═════ Dataset records

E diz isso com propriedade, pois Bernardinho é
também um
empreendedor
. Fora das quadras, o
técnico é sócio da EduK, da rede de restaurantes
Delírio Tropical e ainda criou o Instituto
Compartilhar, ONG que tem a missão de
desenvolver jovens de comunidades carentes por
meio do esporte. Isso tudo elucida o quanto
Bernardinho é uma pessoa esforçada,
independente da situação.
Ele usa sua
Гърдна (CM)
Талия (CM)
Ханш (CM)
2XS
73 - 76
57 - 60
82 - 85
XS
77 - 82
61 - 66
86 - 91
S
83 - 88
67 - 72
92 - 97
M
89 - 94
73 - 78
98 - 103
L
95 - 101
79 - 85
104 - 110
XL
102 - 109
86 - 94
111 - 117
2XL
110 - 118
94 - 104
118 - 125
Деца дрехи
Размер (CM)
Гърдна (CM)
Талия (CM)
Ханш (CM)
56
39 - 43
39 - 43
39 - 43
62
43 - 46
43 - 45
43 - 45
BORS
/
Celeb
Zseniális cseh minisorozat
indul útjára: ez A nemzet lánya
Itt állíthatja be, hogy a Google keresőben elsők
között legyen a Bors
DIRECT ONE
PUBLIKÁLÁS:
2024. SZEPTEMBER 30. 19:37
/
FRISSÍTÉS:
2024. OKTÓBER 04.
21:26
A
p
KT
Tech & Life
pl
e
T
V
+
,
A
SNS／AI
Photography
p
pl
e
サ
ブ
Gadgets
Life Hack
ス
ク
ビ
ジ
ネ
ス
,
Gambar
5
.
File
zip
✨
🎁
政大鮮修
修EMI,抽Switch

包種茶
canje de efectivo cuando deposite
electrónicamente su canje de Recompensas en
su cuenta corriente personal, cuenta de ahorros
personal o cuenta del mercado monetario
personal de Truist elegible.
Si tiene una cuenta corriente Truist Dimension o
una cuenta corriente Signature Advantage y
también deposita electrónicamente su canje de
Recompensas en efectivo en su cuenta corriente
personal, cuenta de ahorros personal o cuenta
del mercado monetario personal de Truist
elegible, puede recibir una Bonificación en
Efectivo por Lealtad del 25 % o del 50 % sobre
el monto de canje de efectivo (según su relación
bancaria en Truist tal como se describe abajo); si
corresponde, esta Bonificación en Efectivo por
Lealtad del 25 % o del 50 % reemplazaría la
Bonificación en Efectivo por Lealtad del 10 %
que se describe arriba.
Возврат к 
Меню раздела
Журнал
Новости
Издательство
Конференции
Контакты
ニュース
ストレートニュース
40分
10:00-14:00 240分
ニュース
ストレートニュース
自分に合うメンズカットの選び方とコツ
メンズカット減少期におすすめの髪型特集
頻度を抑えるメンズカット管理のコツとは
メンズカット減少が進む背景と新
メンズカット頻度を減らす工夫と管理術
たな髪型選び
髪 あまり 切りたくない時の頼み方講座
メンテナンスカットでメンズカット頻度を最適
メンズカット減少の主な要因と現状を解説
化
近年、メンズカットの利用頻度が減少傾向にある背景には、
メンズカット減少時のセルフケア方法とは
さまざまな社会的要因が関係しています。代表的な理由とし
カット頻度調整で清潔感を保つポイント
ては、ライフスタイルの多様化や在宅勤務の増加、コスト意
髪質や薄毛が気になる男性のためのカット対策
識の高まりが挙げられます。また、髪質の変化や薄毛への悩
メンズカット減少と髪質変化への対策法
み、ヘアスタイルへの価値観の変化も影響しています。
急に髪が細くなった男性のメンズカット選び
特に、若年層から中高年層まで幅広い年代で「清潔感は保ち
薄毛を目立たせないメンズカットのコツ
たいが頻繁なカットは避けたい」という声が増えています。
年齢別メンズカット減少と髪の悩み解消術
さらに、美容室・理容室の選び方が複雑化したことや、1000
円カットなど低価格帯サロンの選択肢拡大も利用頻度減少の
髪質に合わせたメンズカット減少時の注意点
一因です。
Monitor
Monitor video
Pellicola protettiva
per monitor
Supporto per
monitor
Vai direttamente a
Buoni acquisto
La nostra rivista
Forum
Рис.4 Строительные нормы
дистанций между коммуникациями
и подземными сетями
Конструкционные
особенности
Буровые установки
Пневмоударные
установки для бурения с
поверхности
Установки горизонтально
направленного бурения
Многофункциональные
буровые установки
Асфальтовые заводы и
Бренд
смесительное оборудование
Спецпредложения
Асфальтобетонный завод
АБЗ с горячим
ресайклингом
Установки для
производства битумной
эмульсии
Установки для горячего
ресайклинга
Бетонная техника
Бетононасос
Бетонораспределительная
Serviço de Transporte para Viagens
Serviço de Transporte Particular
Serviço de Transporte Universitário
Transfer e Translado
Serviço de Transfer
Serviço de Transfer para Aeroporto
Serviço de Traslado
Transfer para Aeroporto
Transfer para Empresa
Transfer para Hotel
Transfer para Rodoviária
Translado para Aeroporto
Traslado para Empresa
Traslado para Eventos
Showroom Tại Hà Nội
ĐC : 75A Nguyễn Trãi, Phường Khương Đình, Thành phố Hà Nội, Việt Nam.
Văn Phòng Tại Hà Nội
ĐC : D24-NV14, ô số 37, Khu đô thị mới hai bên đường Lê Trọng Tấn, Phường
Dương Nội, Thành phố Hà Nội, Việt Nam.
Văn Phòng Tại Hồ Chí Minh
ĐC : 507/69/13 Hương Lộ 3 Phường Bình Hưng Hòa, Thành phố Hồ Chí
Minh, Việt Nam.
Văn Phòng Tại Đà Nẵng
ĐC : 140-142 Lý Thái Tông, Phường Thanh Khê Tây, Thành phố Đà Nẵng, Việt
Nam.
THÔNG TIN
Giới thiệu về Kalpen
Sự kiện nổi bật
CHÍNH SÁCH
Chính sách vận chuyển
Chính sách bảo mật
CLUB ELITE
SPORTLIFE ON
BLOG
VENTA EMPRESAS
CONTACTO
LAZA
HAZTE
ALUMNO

══════════

_Directions for this task_
Reproduce every line of the records above, character for character and in the same order.

_Response_
E diz isso com propriedade, pois Bernardinho é
também um
empreendedor
. Fora das quadras, o
técnico é sócio da EduK, da rede de restaurantes
Delírio Tropical e ainda criou o Instituto
Compartilhar, ONG que tem a missão de
desenvolver jovens de comunidades carentes por
meio do esporte. Isso tudo elucida o quanto
Bernardinho é uma pessoa esforçada,
independente da situação.
Ele usa sua
Гърдна (CM)
Талия (CM)
Ханш (CM)
2XS
73 - 76
57 - 60
82 - 85
XS
77 - 82
61 - 66
86 - 91
S
83 - 88
67 - 72
92 - 97
M
89 - 94
73 - 78
98 - 103
L
95 - 101
79 - 85
104 - 110
XL
102 - 109
86 - 94
111 - 117
2XL
110 - 118
94 - 104
118 - 125
Деца дрехи
Размер (CM)
Гърдна (CM)
Талия (CM)
Ханш (CM)
56
39 - 43
39 - 43
39 - 43
62
43 - 46
43 - 45
43 - 45
BORS
/
Celeb
Zseniális cseh minisorozat
indul útjára: ez A nemzet lánya
Itt állíthatja be, hogy a Google keresőben elsők
között legyen a Bors
DIRECT ONE
PUBLIKÁLÁS:
2024. SZEPTEMBER 30. 19:37
/
FRISSÍTÉS:
2024. OKTÓBER 04.
21:26
A
p
KT
Tech & Life
pl
e
T
V
+
,
A
SNS／AI
Photography
p
pl
e
サ
ブ
Gadgets
Life Hack
ス
ク
ビ
ジ
ネ
ス
,
Gambar
5
.
File
zip
✨
🎁
政大鮮修
修EMI,抽Switch

包種茶
canje de efectivo cuando deposite
electrónicamente su canje de Recompensas en
su cuenta corriente personal, cuenta de ahorros
personal o cuenta del mercado monetario
personal de Truist elegible.
Si tiene una cuenta corriente Truist Dimension o
una cuenta corriente Signature Advantage y
también deposita electrónicamente su canje de
Recompensas en efectivo en su cuenta corriente
personal, cuenta de ahorros personal o cuenta
del mercado monetario personal de Truist
elegible, puede recibir una Bonificación en
Efectivo por Lealtad del 25 % o del 50 % sobre
el monto de canje de efectivo (según su relación
bancaria en Truist tal como se describe abajo); si
corresponde, esta Bonificación en Efectivo por
Lealtad del 25 % o del 50 % reemplazaría la
Bonificación en Efectivo por Lealtad del 10 %
que se describe arriba.
Возврат к 
Меню раздела
Журнал
Новости
Издательство
Конференции
Контакты
ニュース
ストレートニュース
40分
10:00-14:00 240分
ニュース
ストレートニュース
自分に合うメンズカットの選び方とコツ
メンズカット減少期におすすめの髪型特集
頻度を抑えるメンズカット管理のコツとは
メンズカット減少が進む背景と新
メンズカット頻度を減らす工夫と管理術
たな髪型選び
髪 あまり 切りたくない時の頼み方講座
メンテナンスカットでメンズカット頻度を最適
メンズカット減少の主な要因と現状を解説
化
近年、メンズカットの利用頻度が減少傾向にある背景には、
メンズカット減少時のセルフケア方法とは
さまざまな社会的要因が関係しています。代表的な理由とし
カット頻度調整で清潔感を保つポイント
ては、ライフスタイルの多様化や在宅勤務の増加、コスト意
髪質や薄毛が気になる男性のためのカット対策
識の高まりが挙げられます。また、髪質の変化や薄毛への悩
メンズカット減少と髪質変化への対策法
み、ヘアスタイルへの価値観の変化も影響しています。
急に髪が細くなった男性のメンズカット選び
特に、若年層から中高年層まで幅広い年代で「清潔感は保ち
薄毛を目立たせないメンズカットのコツ
たいが頻繁なカットは避けたい」という声が増えています。
年齢別メンズカット減少と髪の悩み解消術
さらに、美容室・理容室の選び方が複雑化したことや、1000
円カットなど低価格帯サロンの選択肢拡大も利用頻度減少の
髪質に合わせたメンズカット減少時の注意点
一因です。
Monitor
Monitor video
Pellicola protettiva
per monitor
Supporto per
monitor
Vai direttamente a
Buoni acquisto
La nostra rivista
Forum
Рис.4 Строительные нормы
дистанций между коммуникациями
и подземными сетями
Конструкционные
особенности
Буровые установки
Пневмоударные
установки для бурения с
поверхности
Установки горизонтально
направленного бурения
Многофункциональные
буровые установки
Асфальтовые заводы и
Бренд
смесительное оборудование
Спецпредложения
Асфальтобетонный завод
АБЗ с горячим
ресайклингом
Установки для
производства битумной
эмульсии
Установки для горячего
ресайклинга
Бетонная техника
Бетононасос
Бетонораспределительная
Serviço de Transporte para Viagens
Serviço de Transporte Particular
Serviço de Transporte Universitário
Transfer e Translado
Serviço de Transfer
Serviço de Transfer para Aeroporto
Serviço de Traslado
Transfer para Aeroporto
Transfer para Empresa
Transfer para Hotel
Transfer para Rodoviária
Translado para Aeroporto
Traslado para Empresa
Traslado para Eventos
Showroom Tại Hà Nội
ĐC : 75A Nguyễn Trãi, Phường Khương Đình, Thành phố Hà Nội, Việt Nam.
Văn Phòng Tại Hà Nội
ĐC : D24-NV14, ô số 37, Khu đô thị mới hai bên đường Lê Trọng Tấn, Phường
Dương Nội, Thành phố Hà Nội, Việt Nam.
Văn Phòng Tại Hồ Chí Minh
ĐC : 507/69/13 Hương Lộ 3 Phường Bình Hưng Hòa, Thành phố Hồ Chí
Minh, Việt Nam.
Văn Phòng Tại Đà Nẵng
ĐC : 140-142 Lý Thái Tông, Phường Thanh Khê Tây, Thành phố Đà Nẵng, Việt
Nam.
THÔNG TIN
Giới thiệu về Kalpen
Sự kiện nổi bật
CHÍNH SÁCH
Chính sách vận chuyển
Chính sách bảo mật
CLUB ELITE
SPORTLIFE ON
BLOG
VENTA EMPRESAS
CONTACTO
LAZA
HAZTE
ALUMNO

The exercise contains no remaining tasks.